■ WORK TO DO: Return every line of the rows below verbatim, altering nothing.

■ LISTED ENTRIES:
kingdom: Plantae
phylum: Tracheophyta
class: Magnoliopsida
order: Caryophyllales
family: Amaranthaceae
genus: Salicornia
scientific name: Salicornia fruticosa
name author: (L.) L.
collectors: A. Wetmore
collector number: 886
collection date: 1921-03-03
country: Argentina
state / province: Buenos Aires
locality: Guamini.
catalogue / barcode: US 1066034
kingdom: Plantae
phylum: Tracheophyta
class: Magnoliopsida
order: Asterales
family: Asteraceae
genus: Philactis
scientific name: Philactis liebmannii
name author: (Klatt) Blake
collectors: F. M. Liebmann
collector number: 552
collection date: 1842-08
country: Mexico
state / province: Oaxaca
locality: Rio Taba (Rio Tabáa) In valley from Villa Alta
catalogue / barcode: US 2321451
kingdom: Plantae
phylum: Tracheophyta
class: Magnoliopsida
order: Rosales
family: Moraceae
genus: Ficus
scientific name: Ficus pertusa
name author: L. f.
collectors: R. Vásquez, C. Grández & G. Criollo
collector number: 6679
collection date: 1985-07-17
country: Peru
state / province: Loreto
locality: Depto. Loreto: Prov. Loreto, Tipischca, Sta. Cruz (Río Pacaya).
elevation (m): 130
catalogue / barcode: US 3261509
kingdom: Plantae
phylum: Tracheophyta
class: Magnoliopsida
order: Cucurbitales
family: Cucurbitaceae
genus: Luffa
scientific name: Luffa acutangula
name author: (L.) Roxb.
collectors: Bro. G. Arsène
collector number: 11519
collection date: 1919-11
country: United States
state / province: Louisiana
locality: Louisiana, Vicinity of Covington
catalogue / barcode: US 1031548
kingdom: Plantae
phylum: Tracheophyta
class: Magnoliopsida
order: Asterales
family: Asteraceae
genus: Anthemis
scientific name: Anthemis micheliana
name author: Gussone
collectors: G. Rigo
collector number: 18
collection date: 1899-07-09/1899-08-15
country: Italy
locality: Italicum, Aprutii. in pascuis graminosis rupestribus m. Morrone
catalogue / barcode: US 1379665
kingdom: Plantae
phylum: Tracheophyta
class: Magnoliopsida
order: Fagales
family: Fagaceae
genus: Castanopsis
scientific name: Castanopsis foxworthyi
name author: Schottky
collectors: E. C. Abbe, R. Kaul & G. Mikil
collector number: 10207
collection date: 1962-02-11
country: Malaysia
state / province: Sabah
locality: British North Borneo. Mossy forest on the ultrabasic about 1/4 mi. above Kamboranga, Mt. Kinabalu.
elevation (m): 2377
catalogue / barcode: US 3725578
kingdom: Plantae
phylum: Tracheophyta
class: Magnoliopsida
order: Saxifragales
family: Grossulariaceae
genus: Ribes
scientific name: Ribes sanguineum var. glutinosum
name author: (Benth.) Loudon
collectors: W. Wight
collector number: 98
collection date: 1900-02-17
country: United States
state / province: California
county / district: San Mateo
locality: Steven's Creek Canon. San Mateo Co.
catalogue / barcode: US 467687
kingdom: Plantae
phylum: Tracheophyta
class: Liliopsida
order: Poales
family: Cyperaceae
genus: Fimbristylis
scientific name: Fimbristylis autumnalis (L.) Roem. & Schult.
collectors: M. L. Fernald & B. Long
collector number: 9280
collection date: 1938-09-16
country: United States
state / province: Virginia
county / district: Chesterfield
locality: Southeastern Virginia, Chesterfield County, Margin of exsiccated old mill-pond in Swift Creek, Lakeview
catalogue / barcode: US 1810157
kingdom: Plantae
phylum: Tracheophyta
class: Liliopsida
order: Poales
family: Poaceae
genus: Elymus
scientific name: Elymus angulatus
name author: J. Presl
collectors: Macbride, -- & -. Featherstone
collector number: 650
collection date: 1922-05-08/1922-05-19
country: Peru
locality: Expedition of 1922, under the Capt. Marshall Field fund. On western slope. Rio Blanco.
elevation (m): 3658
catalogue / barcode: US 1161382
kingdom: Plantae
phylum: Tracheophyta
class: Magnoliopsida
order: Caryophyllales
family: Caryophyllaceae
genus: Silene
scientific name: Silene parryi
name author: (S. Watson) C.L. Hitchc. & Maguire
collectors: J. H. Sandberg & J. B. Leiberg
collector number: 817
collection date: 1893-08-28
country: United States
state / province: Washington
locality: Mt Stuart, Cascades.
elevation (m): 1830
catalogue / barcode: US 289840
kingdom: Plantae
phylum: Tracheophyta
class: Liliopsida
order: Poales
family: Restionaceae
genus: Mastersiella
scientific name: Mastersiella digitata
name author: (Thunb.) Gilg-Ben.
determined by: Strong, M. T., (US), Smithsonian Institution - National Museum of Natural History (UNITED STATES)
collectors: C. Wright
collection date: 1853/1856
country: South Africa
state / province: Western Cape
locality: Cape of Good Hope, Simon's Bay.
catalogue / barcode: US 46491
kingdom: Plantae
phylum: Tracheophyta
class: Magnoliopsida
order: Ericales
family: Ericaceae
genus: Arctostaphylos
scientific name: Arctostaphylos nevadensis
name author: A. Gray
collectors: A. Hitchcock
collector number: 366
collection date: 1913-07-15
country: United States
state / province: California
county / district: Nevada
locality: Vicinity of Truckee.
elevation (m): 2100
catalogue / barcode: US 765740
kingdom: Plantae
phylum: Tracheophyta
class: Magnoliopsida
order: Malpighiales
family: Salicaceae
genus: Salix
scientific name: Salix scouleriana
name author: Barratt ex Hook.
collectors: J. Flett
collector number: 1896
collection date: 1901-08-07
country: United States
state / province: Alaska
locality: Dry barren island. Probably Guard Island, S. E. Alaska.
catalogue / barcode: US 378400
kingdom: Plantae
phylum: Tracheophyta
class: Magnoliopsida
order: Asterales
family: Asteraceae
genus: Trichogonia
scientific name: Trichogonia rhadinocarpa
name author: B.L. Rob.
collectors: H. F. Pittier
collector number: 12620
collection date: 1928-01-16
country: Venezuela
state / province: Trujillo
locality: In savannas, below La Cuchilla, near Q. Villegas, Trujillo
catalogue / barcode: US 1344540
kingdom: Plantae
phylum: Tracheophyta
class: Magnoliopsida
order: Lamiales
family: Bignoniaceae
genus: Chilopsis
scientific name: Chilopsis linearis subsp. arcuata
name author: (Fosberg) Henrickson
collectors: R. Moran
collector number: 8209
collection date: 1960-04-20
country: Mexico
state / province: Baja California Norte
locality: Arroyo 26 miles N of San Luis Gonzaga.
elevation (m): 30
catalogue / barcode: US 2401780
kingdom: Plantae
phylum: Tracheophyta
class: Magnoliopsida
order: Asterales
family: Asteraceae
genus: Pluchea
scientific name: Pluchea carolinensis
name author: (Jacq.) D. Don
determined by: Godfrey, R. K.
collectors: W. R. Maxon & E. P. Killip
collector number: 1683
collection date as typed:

■ ANSWER BELOW:
kingdom: Plantae
phylum: Tracheophyta
class: Magnoliopsida
order: Caryophyllales
family: Amaranthaceae
genus: Salicornia
scientific name: Salicornia fruticosa
name author: (L.) L.
collectors: A. Wetmore
collector number: 886
collection date: 1921-03-03
country: Argentina
state / province: Buenos Aires
locality: Guamini.
catalogue / barcode: US 1066034
kingdom: Plantae
phylum: Tracheophyta
class: Magnoliopsida
order: Asterales
family: Asteraceae
genus: Philactis
scientific name: Philactis liebmannii
name author: (Klatt) Blake
collectors: F. M. Liebmann
collector number: 552
collection date: 1842-08
country: Mexico
state / province: Oaxaca
locality: Rio Taba (Rio Tabáa) In valley from Villa Alta
catalogue / barcode: US 2321451
kingdom: Plantae
phylum: Tracheophyta
class: Magnoliopsida
order: Rosales
family: Moraceae
genus: Ficus
scientific name: Ficus pertusa
name author: L. f.
collectors: R. Vásquez, C. Grández & G. Criollo
collector number: 6679
collection date: 1985-07-17
country: Peru
state / province: Loreto
locality: Depto. Loreto: Prov. Loreto, Tipischca, Sta. Cruz (Río Pacaya).
elevation (m): 130
catalogue / barcode: US 3261509
kingdom: Plantae
phylum: Tracheophyta
class: Magnoliopsida
order: Cucurbitales
family: Cucurbitaceae
genus: Luffa
scientific name: Luffa acutangula
name author: (L.) Roxb.
collectors: Bro. G. Arsène
collector number: 11519
collection date: 1919-11
country: United States
state / province: Louisiana
locality: Louisiana, Vicinity of Covington
catalogue / barcode: US 1031548
kingdom: Plantae
phylum: Tracheophyta
class: Magnoliopsida
order: Asterales
family: Asteraceae
genus: Anthemis
scientific name: Anthemis micheliana
name author: Gussone
collectors: G. Rigo
collector number: 18
collection date: 1899-07-09/1899-08-15
country: Italy
locality: Italicum, Aprutii. in pascuis graminosis rupestribus m. Morrone
catalogue / barcode: US 1379665
kingdom: Plantae
phylum: Tracheophyta
class: Magnoliopsida
order: Fagales
family: Fagaceae
genus: Castanopsis
scientific name: Castanopsis foxworthyi
name author: Schottky
collectors: E. C. Abbe, R. Kaul & G. Mikil
collector number: 10207
collection date: 1962-02-11
country: Malaysia
state / province: Sabah
locality: British North Borneo. Mossy forest on the ultrabasic about 1/4 mi. above Kamboranga, Mt. Kinabalu.
elevation (m): 2377
catalogue / barcode: US 3725578
kingdom: Plantae
phylum: Tracheophyta
class: Magnoliopsida
order: Saxifragales
family: Grossulariaceae
genus: Ribes
scientific name: Ribes sanguineum var. glutinosum
name author: (Benth.) Loudon
collectors: W. Wight
collector number: 98
collection date: 1900-02-17
country: United States
state / province: California
county / district: San Mateo
locality: Steven's Creek Canon. San Mateo Co.
catalogue / barcode: US 467687
kingdom: Plantae
phylum: Tracheophyta
class: Liliopsida
order: Poales
family: Cyperaceae
genus: Fimbristylis
scientific name: Fimbristylis autumnalis (L.) Roem. & Schult.
collectors: M. L. Fernald & B. Long
collector number: 9280
collection date: 1938-09-16
country: United States
state / province: Virginia
county / district: Chesterfield
locality: Southeastern Virginia, Chesterfield County, Margin of exsiccated old mill-pond in Swift Creek, Lakeview
catalogue / barcode: US 1810157
kingdom: Plantae
phylum: Tracheophyta
class: Liliopsida
order: Poales
family: Poaceae
genus: Elymus
scientific name: Elymus angulatus
name author: J. Presl
collectors: Macbride, -- & -. Featherstone
collector number: 650
collection date: 1922-05-08/1922-05-19
country: Peru
locality: Expedition of 1922, under the Capt. Marshall Field fund. On western slope. Rio Blanco.
elevation (m): 3658
catalogue / barcode: US 1161382
kingdom: Plantae
phylum: Tracheophyta
class: Magnoliopsida
order: Caryophyllales
family: Caryophyllaceae
genus: Silene
scientific name: Silene parryi
name author: (S. Watson) C.L. Hitchc. & Maguire
collectors: J. H. Sandberg & J. B. Leiberg
collector number: 817
collection date: 1893-08-28
country: United States
state / province: Washington
locality: Mt Stuart, Cascades.
elevation (m): 1830
catalogue / barcode: US 289840
kingdom: Plantae
phylum: Tracheophyta
class: Liliopsida
order: Poales
family: Restionaceae
genus: Mastersiella
scientific name: Mastersiella digitata
name author: (Thunb.) Gilg-Ben.
determined by: Strong, M. T., (US), Smithsonian Institution - National Museum of Natural History (UNITED STATES)
collectors: C. Wright
collection date: 1853/1856
country: South Africa
state / province: Western Cape
locality: Cape of Good Hope, Simon's Bay.
catalogue / barcode: US 46491
kingdom: Plantae
phylum: Tracheophyta
class: Magnoliopsida
order: Ericales
family: Ericaceae
genus: Arctostaphylos
scientific name: Arctostaphylos nevadensis
name author: A. Gray
collectors: A. Hitchcock
collector number: 366
collection date: 1913-07-15
country: United States
state / province: California
county / district: Nevada
locality: Vicinity of Truckee.
elevation (m): 2100
catalogue / barcode: US 765740
kingdom: Plantae
phylum: Tracheophyta
class: Magnoliopsida
order: Malpighiales
family: Salicaceae
genus: Salix
scientific name: Salix scouleriana
name author: Barratt ex Hook.
collectors: J. Flett
collector number: 1896
collection date: 1901-08-07
country: United States
state / province: Alaska
locality: Dry barren island. Probably Guard Island, S. E. Alaska.
catalogue / barcode: US 378400
kingdom: Plantae
phylum: Tracheophyta
class: Magnoliopsida
order: Asterales
family: Asteraceae
genus: Trichogonia
scientific name: Trichogonia rhadinocarpa
name author: B.L. Rob.
collectors: H. F. Pittier
collector number: 12620
collection date: 1928-01-16
country: Venezuela
state / province: Trujillo
locality: In savannas, below La Cuchilla, near Q. Villegas, Trujillo
catalogue / barcode: US 1344540
kingdom: Plantae
phylum: Tracheophyta
class: Magnoliopsida
order: Lamiales
family: Bignoniaceae
genus: Chilopsis
scientific name: Chilopsis linearis subsp. arcuata
name author: (Fosberg) Henrickson
collectors: R. Moran
collector number: 8209
collection date: 1960-04-20
country: Mexico
state / province: Baja California Norte
locality: Arroyo 26 miles N of San Luis Gonzaga.
elevation (m): 30
catalogue / barcode: US 2401780
kingdom: Plantae
phylum: Tracheophyta
class: Magnoliopsida
order: Asterales
family: Asteraceae
genus: Pluchea
scientific name: Pluchea carolinensis
name author: (Jacq.) D. Don
determined by: Godfrey, R. K.
collectors: W. R. Maxon & E. P. Killip
collector number: 1683
collection date as typed:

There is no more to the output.